Assignment – If a line comes after the one containing "21: (490, 169, 1.78)", leave it out; copy every line before it, and that line too, exactly as written, starting from the first line of the entries.

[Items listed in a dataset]
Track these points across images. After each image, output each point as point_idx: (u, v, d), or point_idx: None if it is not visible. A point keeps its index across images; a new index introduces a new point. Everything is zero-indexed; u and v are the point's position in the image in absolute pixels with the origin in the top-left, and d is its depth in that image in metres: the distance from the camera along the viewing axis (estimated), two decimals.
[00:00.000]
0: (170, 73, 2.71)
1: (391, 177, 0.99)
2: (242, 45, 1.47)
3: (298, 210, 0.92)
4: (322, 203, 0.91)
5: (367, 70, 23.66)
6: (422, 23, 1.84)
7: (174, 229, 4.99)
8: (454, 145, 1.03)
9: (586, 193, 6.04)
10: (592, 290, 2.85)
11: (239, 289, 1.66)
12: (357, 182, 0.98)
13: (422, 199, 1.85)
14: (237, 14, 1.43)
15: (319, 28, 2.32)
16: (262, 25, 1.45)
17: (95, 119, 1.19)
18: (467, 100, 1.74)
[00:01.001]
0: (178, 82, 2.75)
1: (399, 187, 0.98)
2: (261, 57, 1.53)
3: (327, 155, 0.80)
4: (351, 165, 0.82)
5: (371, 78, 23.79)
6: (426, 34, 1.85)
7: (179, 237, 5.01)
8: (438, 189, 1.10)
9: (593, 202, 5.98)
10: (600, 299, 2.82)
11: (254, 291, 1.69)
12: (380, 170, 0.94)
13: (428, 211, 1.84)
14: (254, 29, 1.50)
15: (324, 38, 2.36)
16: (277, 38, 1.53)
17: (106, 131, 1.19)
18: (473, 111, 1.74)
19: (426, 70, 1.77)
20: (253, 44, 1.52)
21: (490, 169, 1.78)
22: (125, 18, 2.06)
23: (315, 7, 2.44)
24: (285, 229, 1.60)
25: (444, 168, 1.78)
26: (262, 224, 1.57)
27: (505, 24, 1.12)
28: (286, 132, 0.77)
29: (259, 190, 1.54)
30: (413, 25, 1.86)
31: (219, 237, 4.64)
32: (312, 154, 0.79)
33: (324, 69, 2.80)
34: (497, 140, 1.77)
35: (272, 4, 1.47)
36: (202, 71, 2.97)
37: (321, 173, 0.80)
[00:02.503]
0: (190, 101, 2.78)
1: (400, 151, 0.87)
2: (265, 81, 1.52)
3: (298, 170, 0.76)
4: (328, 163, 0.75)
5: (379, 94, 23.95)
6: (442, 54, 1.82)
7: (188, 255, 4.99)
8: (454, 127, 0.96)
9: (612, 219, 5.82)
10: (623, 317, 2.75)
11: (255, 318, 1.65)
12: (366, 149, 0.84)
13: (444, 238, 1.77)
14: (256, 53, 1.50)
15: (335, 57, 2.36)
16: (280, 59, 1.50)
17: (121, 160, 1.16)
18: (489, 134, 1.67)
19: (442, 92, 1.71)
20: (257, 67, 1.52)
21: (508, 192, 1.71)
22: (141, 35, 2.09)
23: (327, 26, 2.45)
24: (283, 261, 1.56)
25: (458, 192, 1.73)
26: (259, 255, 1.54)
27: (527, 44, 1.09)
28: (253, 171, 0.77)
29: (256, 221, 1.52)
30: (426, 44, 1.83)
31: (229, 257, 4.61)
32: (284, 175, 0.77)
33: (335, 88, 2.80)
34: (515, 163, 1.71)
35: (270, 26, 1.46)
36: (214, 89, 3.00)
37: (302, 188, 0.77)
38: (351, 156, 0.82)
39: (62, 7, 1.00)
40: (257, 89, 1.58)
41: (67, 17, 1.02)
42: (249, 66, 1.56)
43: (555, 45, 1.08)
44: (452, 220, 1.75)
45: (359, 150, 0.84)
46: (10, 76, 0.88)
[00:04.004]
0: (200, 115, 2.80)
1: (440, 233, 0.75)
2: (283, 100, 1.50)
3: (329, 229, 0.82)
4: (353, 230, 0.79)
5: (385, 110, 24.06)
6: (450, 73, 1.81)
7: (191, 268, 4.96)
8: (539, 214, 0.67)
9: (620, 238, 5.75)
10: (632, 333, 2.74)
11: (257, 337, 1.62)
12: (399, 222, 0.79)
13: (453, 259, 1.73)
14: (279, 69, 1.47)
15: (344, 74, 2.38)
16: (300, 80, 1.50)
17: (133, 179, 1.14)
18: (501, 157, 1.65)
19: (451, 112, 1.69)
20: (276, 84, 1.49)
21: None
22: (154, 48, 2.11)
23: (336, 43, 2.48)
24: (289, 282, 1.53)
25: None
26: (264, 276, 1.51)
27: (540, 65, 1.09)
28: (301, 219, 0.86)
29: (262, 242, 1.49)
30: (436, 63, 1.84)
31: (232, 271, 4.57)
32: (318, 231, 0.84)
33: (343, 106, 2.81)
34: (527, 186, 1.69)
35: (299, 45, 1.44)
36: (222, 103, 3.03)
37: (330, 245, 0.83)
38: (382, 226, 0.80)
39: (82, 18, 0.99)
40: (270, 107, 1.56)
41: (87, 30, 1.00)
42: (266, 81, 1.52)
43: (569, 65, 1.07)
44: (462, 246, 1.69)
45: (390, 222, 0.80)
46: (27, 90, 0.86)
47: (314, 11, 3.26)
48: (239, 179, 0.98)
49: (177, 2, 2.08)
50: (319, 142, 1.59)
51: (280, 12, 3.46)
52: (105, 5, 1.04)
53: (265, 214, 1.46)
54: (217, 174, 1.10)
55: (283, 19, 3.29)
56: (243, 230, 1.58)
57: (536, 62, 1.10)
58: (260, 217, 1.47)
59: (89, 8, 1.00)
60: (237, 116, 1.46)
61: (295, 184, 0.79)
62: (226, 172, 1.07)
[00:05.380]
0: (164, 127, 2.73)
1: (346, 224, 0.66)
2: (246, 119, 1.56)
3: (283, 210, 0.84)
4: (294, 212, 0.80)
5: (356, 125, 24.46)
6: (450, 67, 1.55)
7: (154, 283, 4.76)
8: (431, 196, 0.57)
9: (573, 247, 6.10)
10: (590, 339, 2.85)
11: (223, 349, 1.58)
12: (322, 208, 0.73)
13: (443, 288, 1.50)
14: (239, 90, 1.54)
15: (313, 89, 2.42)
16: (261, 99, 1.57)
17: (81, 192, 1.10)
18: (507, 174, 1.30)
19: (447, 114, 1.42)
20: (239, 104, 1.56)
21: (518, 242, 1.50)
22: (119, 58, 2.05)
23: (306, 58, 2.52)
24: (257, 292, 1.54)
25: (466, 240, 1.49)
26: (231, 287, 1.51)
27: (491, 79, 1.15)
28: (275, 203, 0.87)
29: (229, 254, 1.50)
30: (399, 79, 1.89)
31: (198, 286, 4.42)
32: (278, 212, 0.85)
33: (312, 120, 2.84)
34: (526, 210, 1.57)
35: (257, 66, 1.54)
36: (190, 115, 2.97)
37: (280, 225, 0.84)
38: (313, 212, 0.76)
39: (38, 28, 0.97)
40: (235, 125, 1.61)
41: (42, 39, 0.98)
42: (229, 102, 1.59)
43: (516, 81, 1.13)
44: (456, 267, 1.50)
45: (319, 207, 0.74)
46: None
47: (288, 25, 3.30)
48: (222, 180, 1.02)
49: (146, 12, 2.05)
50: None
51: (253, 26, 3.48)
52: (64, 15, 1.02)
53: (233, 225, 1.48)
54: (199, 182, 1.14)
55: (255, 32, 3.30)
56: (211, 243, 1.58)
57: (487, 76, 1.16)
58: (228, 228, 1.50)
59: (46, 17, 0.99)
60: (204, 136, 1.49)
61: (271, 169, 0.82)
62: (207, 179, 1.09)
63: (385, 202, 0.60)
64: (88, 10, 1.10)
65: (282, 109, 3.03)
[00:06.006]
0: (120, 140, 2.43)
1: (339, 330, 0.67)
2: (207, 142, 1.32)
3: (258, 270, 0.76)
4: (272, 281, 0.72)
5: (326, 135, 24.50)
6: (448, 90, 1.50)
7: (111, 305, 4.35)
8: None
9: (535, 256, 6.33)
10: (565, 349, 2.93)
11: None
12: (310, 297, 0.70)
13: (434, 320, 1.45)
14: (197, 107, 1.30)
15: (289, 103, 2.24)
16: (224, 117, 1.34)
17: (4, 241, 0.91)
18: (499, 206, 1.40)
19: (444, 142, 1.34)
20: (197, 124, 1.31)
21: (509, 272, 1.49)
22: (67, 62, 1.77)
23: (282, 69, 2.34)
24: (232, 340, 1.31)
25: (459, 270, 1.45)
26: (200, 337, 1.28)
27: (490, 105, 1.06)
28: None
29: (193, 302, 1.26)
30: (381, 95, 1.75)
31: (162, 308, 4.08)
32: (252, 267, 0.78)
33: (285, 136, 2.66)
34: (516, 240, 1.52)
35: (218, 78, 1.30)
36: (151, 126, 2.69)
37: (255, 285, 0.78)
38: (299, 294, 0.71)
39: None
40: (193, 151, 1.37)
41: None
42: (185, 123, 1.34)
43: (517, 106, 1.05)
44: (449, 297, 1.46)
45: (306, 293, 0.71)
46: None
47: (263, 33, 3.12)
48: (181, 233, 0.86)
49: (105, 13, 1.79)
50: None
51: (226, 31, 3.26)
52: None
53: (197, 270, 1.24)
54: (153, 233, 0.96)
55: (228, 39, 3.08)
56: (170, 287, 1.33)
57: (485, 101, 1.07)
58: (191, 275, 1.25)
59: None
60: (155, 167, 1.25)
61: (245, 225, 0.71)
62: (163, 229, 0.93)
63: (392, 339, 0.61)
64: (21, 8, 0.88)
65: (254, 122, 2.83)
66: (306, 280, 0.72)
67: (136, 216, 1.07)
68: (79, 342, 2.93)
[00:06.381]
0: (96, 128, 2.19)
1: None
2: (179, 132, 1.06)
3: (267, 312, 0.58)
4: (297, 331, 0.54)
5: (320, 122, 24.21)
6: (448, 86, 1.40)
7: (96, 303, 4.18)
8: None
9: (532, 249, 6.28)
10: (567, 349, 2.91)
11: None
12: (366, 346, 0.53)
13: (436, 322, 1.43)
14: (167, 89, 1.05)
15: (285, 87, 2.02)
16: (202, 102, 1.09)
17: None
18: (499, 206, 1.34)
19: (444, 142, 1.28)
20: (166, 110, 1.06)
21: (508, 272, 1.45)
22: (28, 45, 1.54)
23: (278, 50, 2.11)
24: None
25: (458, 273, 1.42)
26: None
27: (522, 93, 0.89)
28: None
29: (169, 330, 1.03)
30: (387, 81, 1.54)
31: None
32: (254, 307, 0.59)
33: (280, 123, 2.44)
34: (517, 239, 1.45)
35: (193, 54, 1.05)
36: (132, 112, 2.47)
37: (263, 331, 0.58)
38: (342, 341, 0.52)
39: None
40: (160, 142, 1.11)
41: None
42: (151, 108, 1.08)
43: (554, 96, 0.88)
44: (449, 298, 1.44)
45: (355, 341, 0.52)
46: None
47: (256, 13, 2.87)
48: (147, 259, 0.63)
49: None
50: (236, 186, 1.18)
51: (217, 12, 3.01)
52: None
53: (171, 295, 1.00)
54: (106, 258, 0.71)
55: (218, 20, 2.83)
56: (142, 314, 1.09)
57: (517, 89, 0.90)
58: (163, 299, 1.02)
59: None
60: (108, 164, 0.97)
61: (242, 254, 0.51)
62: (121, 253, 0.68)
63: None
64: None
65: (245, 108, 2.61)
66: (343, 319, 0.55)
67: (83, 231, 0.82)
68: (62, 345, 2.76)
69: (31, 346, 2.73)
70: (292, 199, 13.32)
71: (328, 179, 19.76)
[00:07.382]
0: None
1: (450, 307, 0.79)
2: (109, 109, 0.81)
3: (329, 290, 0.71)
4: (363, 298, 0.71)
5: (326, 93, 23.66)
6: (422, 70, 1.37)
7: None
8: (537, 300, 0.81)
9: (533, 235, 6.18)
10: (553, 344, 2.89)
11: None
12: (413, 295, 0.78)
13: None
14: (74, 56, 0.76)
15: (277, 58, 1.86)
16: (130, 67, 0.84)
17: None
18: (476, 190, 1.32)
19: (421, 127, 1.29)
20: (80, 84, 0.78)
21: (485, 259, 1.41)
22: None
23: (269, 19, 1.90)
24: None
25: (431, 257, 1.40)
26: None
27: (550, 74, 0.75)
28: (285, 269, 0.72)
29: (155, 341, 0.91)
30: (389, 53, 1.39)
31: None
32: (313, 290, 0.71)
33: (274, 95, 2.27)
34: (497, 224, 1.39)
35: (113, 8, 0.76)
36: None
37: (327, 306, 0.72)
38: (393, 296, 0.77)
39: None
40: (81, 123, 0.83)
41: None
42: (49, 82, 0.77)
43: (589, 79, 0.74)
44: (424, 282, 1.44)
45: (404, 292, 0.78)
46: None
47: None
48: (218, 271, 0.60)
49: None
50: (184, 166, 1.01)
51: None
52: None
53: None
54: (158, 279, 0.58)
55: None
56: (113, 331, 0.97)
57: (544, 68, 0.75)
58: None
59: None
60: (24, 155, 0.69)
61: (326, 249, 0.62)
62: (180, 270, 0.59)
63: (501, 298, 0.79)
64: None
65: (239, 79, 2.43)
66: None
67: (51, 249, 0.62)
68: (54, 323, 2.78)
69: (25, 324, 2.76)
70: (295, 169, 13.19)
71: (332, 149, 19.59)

Result of this task –
Track these points across images. After each image, output each point as point_idx: (u, v, d), or point_idx: None if it is not visible. A point keeps its index across images; a new index introduces a new point. Everything is zero-indexed; u and v are the point's position in the image in absolute pixels with the origin in the top-left, and d is its depth in that image in metres: the distance from the camera along the viewing axis (estimated), two decimals.
[00:00.000]
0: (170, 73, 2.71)
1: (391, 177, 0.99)
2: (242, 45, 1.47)
3: (298, 210, 0.92)
4: (322, 203, 0.91)
5: (367, 70, 23.66)
6: (422, 23, 1.84)
7: (174, 229, 4.99)
8: (454, 145, 1.03)
9: (586, 193, 6.04)
10: (592, 290, 2.85)
11: (239, 289, 1.66)
12: (357, 182, 0.98)
13: (422, 199, 1.85)
14: (237, 14, 1.43)
15: (319, 28, 2.32)
16: (262, 25, 1.45)
17: (95, 119, 1.19)
18: (467, 100, 1.74)
[00:01.001]
0: (178, 82, 2.75)
1: (399, 187, 0.98)
2: (261, 57, 1.53)
3: (327, 155, 0.80)
4: (351, 165, 0.82)
5: (371, 78, 23.79)
6: (426, 34, 1.85)
7: (179, 237, 5.01)
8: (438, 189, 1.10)
9: (593, 202, 5.98)
10: (600, 299, 2.82)
11: (254, 291, 1.69)
12: (380, 170, 0.94)
13: (428, 211, 1.84)
14: (254, 29, 1.50)
15: (324, 38, 2.36)
16: (277, 38, 1.53)
17: (106, 131, 1.19)
18: (473, 111, 1.74)
19: (426, 70, 1.77)
20: (253, 44, 1.52)
21: (490, 169, 1.78)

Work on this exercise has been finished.